> _WORK ITEM A_: In the tranexamic acid trial article, what caused the one death that was not due to stroke progression?
> _WORK ITEM B_: Write down the portion of the tranexamic acid trial article starting with "In the prospective, double-blind, randomized, placebo-controlled" and going on through "trauma and menorrhea.".
> _WORK ITEM C_: Extend the tranexamic acid trial article from where it ends.

> _SOURCE PASSAGE_:
*** Begin section ***

Article
Author(s):
The first trial of tranexamic acid in patients with known ongoing intracerebral hemorrhage shows insignificance compared with placebo, with future studies of simpler recruitment methods needed.
Atte Meretoja, MD, PhD, MSc, FRACP
Results from the phase 2 STOP-AUST trial (NCT01702636) revealed that tranexamic acid does not prevent intracerebral hemorrhage growth, despite the treatment being safe with no increases in thromboembolic complications.
In the prospective, double-blind, randomized, placebo-controlled trial, 26 (52%) patients in the placebo group and 22 (44%) in the tranexamic acid group had the primary outcome of intracerebral hemorrhage growth at 24 hours (odds ratio [OR], 0.72; 95% CI, 0.32–1.59; P = 0.41). Additionally, an exploratory post-hoc analysis showed no change in the primary outcome if adjusted for time from onset to therapy in addition to baseline volume (OR, 0.72; 95% CI, 0.32–1.59; P = .43).
Atte Meretoja, MD, PhD, MSc, FRACP, director, Helsinki University Central Hospital, and colleagues aimed to assess whether tranexamic acid reduced intracerebral hemorrhage growth after pre-existing research suggested it may decrease hemorrhage in conditions such as acute trauma and menorrhea.
All told, the investigators noted similar rates of patients who died or had thromboembolic complications between the groups. In total, 8 (16%) and 13 (26%) patients in the placebo and tranexamic acid groups died, respectively. Two (4%) patients in the placebo group reported thromboembolic complications compared to 1 (2%) in the tranexamic group. One death was due to sepsis while all others were due to stroke progression. None of the deaths were considered related to study medication by site investigators or by a central assessor.
READ MORE: Timing is Everything: Very Early Mobilization in Stroke
Predefined subgroups within the study including stroke to treatment time, intracerebral hemorrhage baseline volume and location, Glasgow Coma Scale score, age, gender, and protocol compliance, showed no significant interaction with the treatment effect. A post-hoc analysis of interaction of time to treatment as a continuous variable had a P value of 0.059.

*** End section ***

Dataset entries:
*** Begin section ***

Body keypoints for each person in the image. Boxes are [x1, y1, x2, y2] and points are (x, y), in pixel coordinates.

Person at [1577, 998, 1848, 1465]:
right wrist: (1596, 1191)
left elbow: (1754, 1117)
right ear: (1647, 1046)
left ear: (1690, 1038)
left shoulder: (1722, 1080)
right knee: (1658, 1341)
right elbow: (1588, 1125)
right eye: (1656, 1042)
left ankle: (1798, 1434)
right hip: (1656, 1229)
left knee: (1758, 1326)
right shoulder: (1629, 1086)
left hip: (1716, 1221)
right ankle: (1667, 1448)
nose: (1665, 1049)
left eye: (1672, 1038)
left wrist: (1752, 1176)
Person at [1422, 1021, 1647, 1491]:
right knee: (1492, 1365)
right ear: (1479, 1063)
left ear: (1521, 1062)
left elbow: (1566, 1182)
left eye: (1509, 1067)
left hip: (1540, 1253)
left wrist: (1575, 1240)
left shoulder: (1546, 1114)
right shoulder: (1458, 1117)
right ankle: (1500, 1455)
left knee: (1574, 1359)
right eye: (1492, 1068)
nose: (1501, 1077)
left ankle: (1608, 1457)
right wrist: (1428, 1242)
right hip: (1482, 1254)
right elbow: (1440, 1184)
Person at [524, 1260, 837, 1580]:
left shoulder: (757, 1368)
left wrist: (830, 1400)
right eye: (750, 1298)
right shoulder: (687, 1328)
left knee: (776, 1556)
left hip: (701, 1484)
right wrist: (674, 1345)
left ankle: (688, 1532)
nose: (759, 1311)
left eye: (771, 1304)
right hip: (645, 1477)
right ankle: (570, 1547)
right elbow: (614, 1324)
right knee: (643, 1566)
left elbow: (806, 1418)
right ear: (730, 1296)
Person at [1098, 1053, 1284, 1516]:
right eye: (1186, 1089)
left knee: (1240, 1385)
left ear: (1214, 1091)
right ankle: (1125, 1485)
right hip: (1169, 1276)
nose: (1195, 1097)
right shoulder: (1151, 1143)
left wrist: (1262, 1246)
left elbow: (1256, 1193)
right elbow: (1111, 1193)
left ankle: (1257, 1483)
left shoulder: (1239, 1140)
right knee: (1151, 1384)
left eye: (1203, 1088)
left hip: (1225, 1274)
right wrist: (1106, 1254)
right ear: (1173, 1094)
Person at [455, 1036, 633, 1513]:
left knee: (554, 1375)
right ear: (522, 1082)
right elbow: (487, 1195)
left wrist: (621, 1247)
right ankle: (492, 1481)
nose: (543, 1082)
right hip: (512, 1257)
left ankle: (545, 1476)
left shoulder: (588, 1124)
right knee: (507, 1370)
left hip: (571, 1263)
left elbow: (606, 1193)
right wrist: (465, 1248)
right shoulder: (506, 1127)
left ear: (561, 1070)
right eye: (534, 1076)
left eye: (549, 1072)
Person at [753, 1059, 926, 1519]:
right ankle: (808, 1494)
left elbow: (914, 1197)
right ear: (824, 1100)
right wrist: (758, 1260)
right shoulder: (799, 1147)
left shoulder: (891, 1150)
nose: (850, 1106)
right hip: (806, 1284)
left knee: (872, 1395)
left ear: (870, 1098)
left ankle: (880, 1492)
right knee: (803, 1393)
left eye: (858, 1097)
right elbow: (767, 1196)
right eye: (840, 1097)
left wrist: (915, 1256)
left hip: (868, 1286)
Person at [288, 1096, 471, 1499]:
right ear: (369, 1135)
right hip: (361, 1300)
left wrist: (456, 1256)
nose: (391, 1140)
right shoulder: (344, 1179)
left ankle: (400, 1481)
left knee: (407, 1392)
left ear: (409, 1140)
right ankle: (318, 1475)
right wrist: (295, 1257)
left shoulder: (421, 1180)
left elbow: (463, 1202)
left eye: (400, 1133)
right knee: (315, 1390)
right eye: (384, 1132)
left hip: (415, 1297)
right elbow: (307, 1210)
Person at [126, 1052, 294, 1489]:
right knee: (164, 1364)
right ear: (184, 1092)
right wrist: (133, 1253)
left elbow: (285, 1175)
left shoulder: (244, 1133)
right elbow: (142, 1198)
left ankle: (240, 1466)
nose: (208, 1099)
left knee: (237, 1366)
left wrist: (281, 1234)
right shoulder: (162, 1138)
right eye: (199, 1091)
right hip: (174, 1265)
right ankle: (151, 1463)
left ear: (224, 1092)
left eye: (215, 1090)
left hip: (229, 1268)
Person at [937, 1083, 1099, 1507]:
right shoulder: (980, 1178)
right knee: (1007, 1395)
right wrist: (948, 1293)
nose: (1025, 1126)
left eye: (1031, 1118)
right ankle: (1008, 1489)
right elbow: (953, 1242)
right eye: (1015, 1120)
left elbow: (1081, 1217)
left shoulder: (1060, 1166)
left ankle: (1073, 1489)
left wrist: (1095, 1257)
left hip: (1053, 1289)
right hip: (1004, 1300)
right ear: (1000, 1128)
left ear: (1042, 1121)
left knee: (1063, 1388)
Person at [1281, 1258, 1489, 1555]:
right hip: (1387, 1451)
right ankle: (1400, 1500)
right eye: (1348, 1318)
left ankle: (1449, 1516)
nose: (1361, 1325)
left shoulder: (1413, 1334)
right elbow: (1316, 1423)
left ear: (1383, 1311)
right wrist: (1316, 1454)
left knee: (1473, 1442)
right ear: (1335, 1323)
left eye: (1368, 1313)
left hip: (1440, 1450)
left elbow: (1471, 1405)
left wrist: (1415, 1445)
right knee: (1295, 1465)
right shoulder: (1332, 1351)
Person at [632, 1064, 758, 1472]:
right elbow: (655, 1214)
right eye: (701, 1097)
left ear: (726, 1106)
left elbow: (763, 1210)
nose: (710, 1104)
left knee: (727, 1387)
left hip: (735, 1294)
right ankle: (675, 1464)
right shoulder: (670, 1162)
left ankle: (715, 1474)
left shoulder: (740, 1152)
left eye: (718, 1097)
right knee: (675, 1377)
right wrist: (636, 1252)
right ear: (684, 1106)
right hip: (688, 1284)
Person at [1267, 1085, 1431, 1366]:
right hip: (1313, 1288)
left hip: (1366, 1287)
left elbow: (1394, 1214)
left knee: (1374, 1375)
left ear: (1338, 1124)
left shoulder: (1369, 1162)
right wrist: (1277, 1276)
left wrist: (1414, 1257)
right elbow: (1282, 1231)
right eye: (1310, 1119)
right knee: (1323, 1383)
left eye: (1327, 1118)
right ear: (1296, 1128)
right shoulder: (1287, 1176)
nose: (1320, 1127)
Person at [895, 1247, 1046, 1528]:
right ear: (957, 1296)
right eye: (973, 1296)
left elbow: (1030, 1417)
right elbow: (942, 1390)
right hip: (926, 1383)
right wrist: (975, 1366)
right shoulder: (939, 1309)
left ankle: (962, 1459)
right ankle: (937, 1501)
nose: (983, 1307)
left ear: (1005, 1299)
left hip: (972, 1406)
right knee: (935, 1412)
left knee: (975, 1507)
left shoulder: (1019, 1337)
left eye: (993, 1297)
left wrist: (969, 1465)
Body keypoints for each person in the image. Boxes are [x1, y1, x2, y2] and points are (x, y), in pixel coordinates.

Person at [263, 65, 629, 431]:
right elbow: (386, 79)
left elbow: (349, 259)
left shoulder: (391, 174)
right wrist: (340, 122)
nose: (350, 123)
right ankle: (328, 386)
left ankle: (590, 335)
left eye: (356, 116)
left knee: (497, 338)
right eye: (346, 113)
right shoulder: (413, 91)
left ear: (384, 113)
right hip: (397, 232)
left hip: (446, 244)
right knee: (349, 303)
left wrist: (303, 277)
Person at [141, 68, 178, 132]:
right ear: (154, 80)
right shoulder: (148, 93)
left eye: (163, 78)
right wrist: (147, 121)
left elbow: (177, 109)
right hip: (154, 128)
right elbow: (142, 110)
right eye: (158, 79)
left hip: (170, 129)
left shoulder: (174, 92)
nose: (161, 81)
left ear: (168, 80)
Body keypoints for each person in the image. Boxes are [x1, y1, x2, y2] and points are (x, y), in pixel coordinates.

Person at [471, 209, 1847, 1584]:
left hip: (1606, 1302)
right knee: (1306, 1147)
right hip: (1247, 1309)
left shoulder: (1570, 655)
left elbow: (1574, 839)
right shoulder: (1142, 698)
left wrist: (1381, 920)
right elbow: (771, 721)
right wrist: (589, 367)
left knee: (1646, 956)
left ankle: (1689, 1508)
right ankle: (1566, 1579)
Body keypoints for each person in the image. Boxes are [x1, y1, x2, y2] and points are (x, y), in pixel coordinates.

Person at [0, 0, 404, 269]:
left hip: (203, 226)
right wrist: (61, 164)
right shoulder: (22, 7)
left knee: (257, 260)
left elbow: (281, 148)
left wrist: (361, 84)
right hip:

*** End section ***

> _ANSWER AREA A_: Sepsis.

> _ANSWER AREA B_:
In the prospective, double-blind, randomized, placebo-controlled trial, 26 (52%) patients in the placebo group and 22 (44%) in the tranexamic acid group had the primary outcome of intracerebral hemorrhage growth at 24 hours (odds ratio [OR], 0.72; 95% CI, 0.32–1.59; P = 0.41). Additionally, an exploratory post-hoc analysis showed no change in the primary outcome if adjusted for time from onset to therapy in addition to baseline volume (OR, 0.72; 95% CI, 0.32–1.59; P = .43).
Atte Meretoja, MD, PhD, MSc, FRACP, director, Helsinki University Central Hospital, and colleagues aimed to assess whether tranexamic acid reduced intracerebral hemorrhage growth after pre-existing research suggested it may decrease hemorrhage in conditions such as acute trauma and menorrhea.

> _ANSWER AREA C_:
“Because hemorrhage growth is a major cause of morbidity and mortality in acute intracerebral hemorrhage, new, safe, and effective treatments to stem ongoing hemorrhage are urgently required.” Meretoja et al concluded.
At 3 months, the distribution of functional outcome did not fulfil the proportional odds assumptions, and the assumption-free analysis showed no difference between the treatment groups (generalized OR, 1.01; 95% CI 0.63–1.61; P = .97).
Patients included in the study were eligible if they had an acute intracerebral hemorrhage fulfilling clinical criteria (Glasgow Come Scale score of >7, intracerebral hemorrhage volume <70 mL, no identified or suspected secondary cause of intracerebral hemorrhage, no thrombotic events within the previous 12 months, no planned surgery in the next 24 hours, and no use of anticoagulation). Each patient was randomly assigned 1:1 to receive either 1g of intravenous tranexamic acid over 10 minutes followed by 1 g over 8 hours or matching placebo, started within 4.5 hours of symptom onset.
The median intracerebral hemorrhage growth from baseline to 24 hours was 2.7 mL (interquartile range [IQR], 0.1–13.7), being 3.4 mL (IQR, 0.0–16.) for patients in the placebo group and 1.9 mL (IQR, 0.2–9.5) for those in the tranexamic acid group (P = .81).
There were 28 protocol violations within the study occurring in 26 participants, most of which were related to problems with delivering the therapy within 1 hour of baseline imaging.
The authors of the study noted that larger trials of tranexamic acid, with simpler recruitment methods and an earlier treatment window, are justified.